Many employers still complain that graduates haven’t seen and experienced every possible scenario at university (town planning applications and sectional title, for instance, are hardly hinted at in varsity), without appreciating that the entire goal of a university degree is to train the professional to think, where if you know the basics, everything else is a matter of reading and research.
@am95405 I agree on the need for CAD – we didn’t have a CAD course in my undergrad, and folks were still struggling to do decent layouts in fourth year. All my CAD know-how came from my high school drawing classes and work experience before studying at university, so a CAD course, even one semester of, would have gone a long way for many of my peers.

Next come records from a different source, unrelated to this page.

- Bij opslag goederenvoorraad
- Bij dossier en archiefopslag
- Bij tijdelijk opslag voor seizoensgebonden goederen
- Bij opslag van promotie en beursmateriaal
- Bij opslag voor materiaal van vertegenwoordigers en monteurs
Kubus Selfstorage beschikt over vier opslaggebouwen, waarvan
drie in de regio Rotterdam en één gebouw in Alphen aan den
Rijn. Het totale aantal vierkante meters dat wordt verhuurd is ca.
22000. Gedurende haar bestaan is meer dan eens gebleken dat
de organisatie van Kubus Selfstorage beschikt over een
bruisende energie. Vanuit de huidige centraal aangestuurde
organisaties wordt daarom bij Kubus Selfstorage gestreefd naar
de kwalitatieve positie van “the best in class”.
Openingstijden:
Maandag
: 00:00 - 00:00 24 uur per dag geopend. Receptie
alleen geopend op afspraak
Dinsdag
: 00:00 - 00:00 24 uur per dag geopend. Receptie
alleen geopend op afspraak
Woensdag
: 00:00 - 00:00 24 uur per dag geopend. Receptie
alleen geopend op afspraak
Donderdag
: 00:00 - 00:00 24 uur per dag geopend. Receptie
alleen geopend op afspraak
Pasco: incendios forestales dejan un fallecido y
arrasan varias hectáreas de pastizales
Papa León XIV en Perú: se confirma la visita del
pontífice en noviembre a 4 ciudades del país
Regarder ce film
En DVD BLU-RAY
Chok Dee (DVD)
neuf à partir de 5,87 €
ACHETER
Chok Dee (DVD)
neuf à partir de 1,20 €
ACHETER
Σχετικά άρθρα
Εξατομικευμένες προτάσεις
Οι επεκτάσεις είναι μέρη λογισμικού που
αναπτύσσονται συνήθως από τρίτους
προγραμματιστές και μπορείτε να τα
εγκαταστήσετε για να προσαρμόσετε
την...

Most 4-year Surveying schools cover the broad area of classes discussed, if not required, as electives. The classes that I am glad I took now, that I was not glad I took then, were dendrology, spherical astronomy, trucks and tractors and (yes it does not show, but) technical writing. This past year, the Water Boundaries Law class has redeemed itself.
I agree, CAD should be taught more. I’ve worked with many new surveying graduates, and while they were very knowledgeable, it seemed that they lacked a lot of practical skills that would allow them to have an immediate impact.
CAD is definitely a skill that would make a new graduate/employee very valuable. Also, experience running instruments and knowledge of basic field procedures would be good.
And I don’t know of any graduate who knew much about doing a level run. Come to think of it, I know a lot of experienced survey techs who wouldn’t be able to competently perform a level run for any real distance or rugged terrain. Maybe it’s becoming a lost art.